Problem details =>
In the passage on hepatitis C virus escape mutations, repeat word for word the part that opens with the words containing "Several limitations need" and closes with "T cell epitopes.".

Top of Exercise passage

Several limitations need to be considered in this study. The methods used might not be sensitive enough to detect certain minor variants of the quasispecies. Thus, it is difficult to distinguish between levels below the detection limit or complete disappearance of a variant. Additionally, the sequence of the inoculum was unknown but could have provided valuable information on the pre-existing variants. Moreover our study mainly focused on a single epitope and its surrounding sequences. Therefore it remains to be determined if mutations and escape occurs as quickly at other CD8+ T cell epitopes.

Despite these limitations we had the opportunity, in contrast to former studies, to gain our data very early after acute disease and were thus able to find a high variability within a known CD8+ T cell epitope. This could also explain some of the different observations between our results and former studies. Kuntzen et al. [14] described two patients who progressed to chronicity without substantial escape in targeted epitopes. However, the earliest sequence analysis was done 2 and 2.5 months after acute infection. Thus, transient mutations with reappearance of former sequences could have been missed in this study. In addition, this study found that mutations outside envelope overall declined over the course of infection. Taking this observation and our data together, sequence analysis within the first weeks or even days after infection or acute disease may additionally help to elucidate the role of CD8+ T cell escape mutations in driving the evolution of HCV.

Outside the NS3 1406 epitope within NS3 1318–1423, which was the region sequenced in our study, a low variability was found. Mutations almost exclusively affected formerly described CTL epitopes or their flanking regions. The ongoing selection was observed in patient’s HLA restricted epitopes but not in patient’s HLA non-restricted epitopes. The only exception found of a variation in HLA non-restricted epitopes (NS3 1359–67, NS3 1382–97) in patient 2 can be either explained by pre-existing different strains or, in the absence of ongoing selecting immune pressure, reversion of a mutation to a more favourable sequence for the virus with respect to viral replication. Our findings indicate that the virus is very stable without immune pressure. Future longitudinal analysis of the whole genome during the early phase of acute infection should elucidate the hot spots like NS3 1406 epitope. A better understanding of these hot spots could be of outstanding importance for a vaccine development.

Bottom of Exercise passage
Top of Information

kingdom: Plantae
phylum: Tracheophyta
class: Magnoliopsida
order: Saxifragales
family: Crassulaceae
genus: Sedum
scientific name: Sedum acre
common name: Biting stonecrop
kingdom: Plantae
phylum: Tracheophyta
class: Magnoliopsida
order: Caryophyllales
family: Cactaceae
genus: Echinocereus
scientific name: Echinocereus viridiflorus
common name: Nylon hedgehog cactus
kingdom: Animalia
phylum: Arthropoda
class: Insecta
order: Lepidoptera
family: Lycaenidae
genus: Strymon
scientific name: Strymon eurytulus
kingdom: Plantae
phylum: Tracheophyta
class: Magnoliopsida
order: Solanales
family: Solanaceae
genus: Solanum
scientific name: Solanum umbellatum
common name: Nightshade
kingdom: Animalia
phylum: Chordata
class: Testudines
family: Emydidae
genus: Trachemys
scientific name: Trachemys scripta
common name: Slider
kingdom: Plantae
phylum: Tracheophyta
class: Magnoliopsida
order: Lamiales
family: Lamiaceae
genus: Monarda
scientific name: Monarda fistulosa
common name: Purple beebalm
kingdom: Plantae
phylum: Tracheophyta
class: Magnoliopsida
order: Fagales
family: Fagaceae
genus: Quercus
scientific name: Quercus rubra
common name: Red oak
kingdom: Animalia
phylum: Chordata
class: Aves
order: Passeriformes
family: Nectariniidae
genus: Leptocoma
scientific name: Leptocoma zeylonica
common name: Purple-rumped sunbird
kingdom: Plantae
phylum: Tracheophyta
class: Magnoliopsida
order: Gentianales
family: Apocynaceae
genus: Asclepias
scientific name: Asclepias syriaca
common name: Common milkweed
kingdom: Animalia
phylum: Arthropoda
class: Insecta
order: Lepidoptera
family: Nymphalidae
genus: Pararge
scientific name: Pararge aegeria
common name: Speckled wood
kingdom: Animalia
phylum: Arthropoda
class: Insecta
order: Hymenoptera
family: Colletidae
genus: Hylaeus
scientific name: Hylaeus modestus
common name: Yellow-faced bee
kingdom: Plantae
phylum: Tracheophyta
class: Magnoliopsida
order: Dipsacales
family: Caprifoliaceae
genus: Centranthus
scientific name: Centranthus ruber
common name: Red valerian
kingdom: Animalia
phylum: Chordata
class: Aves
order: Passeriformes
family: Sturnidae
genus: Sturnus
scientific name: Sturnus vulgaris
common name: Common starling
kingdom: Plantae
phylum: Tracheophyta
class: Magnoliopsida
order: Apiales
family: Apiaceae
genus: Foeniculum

Bottom of Information

Output =>
Several limitations need to be considered in this study. The methods used might not be sensitive enough to detect certain minor variants of the quasispecies. Thus, it is difficult to distinguish between levels below the detection limit or complete disappearance of a variant. Additionally, the sequence of the inoculum was unknown but could have provided valuable information on the pre-existing variants. Moreover our study mainly focused on a single epitope and its surrounding sequences. Therefore it remains to be determined if mutations and escape occurs as quickly at other CD8+ T cell epitopes.